**STORED DATA:**
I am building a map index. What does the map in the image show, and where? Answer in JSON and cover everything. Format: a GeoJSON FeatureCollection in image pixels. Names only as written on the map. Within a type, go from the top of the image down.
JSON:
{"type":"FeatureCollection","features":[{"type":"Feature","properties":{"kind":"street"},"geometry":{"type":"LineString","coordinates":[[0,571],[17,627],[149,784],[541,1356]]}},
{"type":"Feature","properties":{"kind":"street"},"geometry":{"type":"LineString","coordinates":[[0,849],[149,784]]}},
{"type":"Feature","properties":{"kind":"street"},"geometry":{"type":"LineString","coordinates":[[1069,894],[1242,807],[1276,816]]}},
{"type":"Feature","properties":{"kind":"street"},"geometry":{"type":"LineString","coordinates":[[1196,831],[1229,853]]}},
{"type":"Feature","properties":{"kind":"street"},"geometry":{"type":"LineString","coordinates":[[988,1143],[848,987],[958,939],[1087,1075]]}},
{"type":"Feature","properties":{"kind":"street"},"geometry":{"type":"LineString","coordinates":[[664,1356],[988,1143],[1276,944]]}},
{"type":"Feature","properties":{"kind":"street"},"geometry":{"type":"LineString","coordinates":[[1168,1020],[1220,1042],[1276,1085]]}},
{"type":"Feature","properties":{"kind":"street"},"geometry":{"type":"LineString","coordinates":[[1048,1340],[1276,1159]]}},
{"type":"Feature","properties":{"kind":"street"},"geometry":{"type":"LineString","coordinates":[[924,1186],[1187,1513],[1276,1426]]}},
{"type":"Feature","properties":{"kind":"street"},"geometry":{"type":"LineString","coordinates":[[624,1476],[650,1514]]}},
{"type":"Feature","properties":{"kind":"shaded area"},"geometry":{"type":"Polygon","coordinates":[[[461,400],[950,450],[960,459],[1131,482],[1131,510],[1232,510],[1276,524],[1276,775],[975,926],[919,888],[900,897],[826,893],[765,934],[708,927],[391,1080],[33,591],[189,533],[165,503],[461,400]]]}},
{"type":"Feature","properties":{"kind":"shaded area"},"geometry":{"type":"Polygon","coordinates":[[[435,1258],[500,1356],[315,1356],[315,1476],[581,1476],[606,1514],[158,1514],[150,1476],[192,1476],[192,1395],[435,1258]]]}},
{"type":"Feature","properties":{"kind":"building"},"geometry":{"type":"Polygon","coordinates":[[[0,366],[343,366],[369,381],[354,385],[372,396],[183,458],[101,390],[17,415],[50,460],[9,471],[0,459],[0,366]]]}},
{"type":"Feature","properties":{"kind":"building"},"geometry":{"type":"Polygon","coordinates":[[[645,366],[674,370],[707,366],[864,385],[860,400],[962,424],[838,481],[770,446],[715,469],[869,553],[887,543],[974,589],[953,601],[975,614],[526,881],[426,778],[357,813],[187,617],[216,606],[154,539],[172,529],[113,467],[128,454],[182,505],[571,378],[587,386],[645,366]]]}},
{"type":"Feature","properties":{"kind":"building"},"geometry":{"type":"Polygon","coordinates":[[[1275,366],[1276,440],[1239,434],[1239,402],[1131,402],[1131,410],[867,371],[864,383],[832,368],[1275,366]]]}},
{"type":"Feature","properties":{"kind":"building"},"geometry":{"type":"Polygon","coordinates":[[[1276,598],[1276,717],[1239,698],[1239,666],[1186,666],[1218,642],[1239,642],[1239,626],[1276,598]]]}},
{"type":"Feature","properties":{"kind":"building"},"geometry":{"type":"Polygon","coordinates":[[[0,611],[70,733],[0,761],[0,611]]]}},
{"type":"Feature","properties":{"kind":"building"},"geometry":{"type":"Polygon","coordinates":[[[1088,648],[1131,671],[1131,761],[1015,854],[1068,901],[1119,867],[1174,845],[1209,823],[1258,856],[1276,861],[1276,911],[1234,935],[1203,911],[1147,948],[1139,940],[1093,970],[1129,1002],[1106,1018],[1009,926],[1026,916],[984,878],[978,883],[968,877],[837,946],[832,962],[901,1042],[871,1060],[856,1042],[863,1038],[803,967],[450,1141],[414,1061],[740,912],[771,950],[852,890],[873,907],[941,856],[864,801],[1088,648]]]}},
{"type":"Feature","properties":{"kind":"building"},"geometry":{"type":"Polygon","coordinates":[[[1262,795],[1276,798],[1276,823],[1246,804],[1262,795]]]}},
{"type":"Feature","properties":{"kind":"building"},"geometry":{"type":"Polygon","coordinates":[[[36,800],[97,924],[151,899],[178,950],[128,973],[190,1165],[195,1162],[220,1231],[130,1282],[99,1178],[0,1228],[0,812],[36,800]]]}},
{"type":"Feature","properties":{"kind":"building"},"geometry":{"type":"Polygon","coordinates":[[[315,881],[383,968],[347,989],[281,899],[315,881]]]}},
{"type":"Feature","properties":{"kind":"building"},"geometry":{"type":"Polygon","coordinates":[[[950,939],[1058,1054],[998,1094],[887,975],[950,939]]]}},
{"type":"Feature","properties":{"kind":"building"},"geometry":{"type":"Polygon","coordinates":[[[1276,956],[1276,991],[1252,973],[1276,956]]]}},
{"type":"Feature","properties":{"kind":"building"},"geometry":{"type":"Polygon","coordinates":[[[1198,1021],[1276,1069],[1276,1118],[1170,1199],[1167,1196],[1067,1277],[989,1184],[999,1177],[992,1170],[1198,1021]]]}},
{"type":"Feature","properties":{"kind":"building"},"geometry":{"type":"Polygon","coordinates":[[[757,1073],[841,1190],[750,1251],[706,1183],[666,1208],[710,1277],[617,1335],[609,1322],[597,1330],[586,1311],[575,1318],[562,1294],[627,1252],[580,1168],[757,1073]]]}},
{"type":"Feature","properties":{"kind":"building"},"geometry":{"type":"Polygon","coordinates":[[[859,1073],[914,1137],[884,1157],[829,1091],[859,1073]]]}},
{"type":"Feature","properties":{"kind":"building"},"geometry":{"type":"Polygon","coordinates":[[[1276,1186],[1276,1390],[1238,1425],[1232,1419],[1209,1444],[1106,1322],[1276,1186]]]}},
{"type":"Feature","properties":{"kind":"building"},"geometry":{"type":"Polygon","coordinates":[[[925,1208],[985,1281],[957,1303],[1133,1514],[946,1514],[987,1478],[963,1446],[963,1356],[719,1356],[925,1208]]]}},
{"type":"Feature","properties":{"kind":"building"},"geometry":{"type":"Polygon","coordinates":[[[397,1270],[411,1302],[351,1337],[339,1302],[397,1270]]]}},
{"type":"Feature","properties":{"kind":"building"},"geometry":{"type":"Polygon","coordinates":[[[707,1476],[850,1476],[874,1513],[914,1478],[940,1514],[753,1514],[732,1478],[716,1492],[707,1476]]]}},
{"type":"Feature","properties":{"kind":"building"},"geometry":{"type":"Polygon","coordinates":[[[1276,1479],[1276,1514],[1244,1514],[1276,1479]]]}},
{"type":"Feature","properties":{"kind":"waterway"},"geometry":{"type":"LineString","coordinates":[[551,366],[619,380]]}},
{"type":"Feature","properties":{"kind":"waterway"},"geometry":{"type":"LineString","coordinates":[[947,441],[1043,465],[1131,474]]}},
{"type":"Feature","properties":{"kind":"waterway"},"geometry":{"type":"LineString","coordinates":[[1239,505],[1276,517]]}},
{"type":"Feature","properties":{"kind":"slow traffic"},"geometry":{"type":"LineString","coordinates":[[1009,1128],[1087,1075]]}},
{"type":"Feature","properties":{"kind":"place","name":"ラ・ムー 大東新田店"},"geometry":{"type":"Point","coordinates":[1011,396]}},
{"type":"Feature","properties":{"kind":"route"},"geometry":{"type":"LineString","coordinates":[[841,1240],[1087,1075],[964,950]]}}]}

**WHAT THIS TASK INVOLVES:** Check every line of the data, and copy the ones that contain "FeatureCollection".

**OUTPUT OF THE TASK:**
I am building a map index. What does the map in the image show, and where? Answer in JSON and cover everything. Format: a GeoJSON FeatureCollection in image pixels. Names only as written on the map. Within a type, go from the top of the image down.
{"type":"FeatureCollection","features":[{"type":"Feature","properties":{"kind":"street"},"geometry":{"type":"LineString","coordinates":[[0,571],[17,627],[149,784],[541,1356]]}},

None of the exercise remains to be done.